I bet you think this means it will be complicated. It is, in fact, the opposite. Granof’s version has 5 ingredients, I bet every single one is in your pantry right now, and takes 20 minutes, which is why there’s no making it just once. We all need more 20-minute dinner magic in our lives, so it’s not surprising that it’s already made the web rounds from Food52 to Dinner: A Love Story.
It could also be argued that there’s little I can add to it: why mess with perfection? But I found two little things along the way: The first is that the first time I decided I wanted to make it (you know, 5 minutes after reading about it; this recipe has that effect on people) I discovered that I didn’t have any small pasta around except for little rings familiar to anyone who ate or wish they got to eat (me!) Spaghetti-Os growing up, the little Os are an official pasta shape called annellini. Did I originally buy them with vague aspirations of reverse engineering the canned stuff? You betcha. But after I saw how quickly my children gobbled this similar-looking dish up (and it’s so great in a thermos for lunch too, so go ahead and double it), I am glad I hadn’t gotten to it yet.
The second thing is a little extra finish that I do when I have a minute or two more to spare. Rather than just drizzling olive oil on top, as is traditional, I love to heat it with some additional chopped garlic, minced rosemary leaves, salt and pepper flakes for a minute for a nutty, flavorful, slightly crispy, and dramatically sizzling finish, and alternative to the usual parmesan or pecorino, which is not unwelcome here, just not nearly as dynamic.
* Please note: 80% of what I know about Roman cooking, and particularly pasta e ceci, I’ve learned from the fantastic Rachel Roddy; please do not miss her Guardian column, blog, or books but be warned you might buy tickets to Rome five minutes later, which is essentially what we did in 2013. (The other 10% is from non-Roddy Roman food writers and the remaining 10% was gleaned on that vacation.)
Quick Pasta and Chickpeas / Pasta e Ceci
- 2 tablespoons olive oil
- 2 cloves garlic, peeled and smashed
- 3 tablespoons tomato paste
- 1 teaspoon kosher salt, plus more to taste
- Freshly ground black pepper or red pepper flakes, to taste
- 1 1/2 cups cooked chickpeas (from one 15-ounce can, drained and rinsed)

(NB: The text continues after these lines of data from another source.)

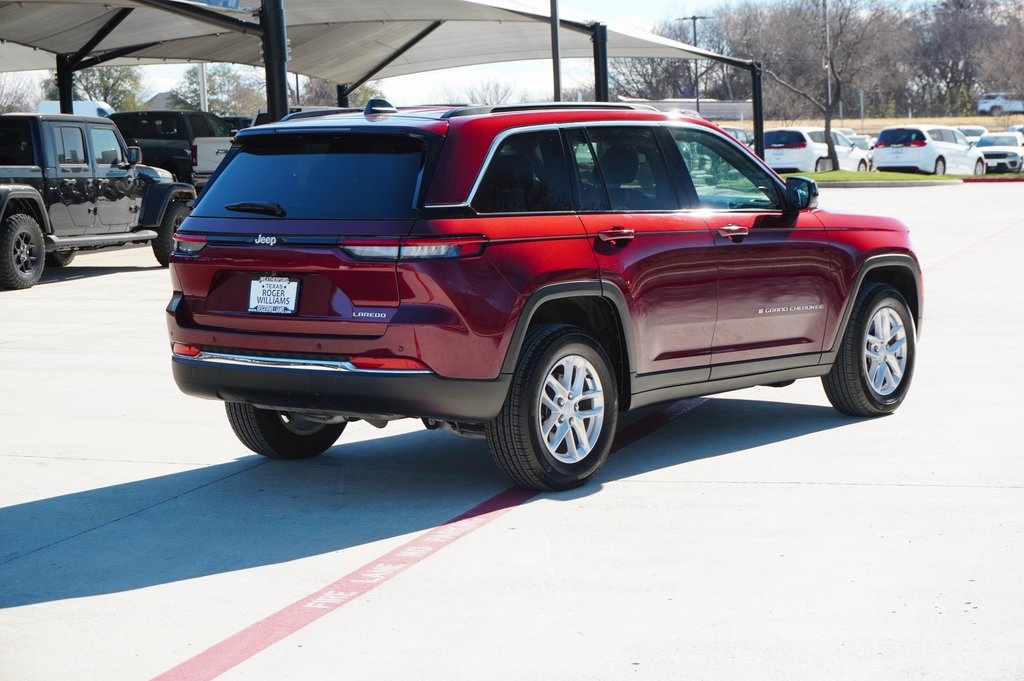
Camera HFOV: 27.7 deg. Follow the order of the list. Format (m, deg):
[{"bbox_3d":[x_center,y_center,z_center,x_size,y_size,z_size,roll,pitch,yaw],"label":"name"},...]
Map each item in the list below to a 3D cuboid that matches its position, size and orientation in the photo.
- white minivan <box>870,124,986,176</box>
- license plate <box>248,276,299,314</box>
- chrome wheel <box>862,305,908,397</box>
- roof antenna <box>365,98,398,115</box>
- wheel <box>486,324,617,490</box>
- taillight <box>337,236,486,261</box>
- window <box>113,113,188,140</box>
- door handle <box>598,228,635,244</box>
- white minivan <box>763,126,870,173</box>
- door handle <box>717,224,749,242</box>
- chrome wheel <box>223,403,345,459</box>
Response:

- 1/2 cup (2 ounces or 55 grams) uncooked ditalini pasta (or another small shape; I use annelini)
- 2 cups (475 ml) boiling water (update: actually I just use tap, not boiled, water)
- 2 to 3 tablespoons olive oil (estimate 1 per serving)
- 1 clove of garlic, peeled and finely chopped
- 1 teaspoon minced fresh rosemary
- Salt and red pepper flakes
Make finishing oil: Heat 2 to 3 tablespoons olive oil in a small sauce- or frying pan over medium-low heat with remaining clove of garlic, rosemary, a pinch or two of salt and pepper flakes, until sizzling; pull it off the heat as soon as the garlic is going to start taking on color. Drizzle this over bowls of pasta e ceci and eat it right away.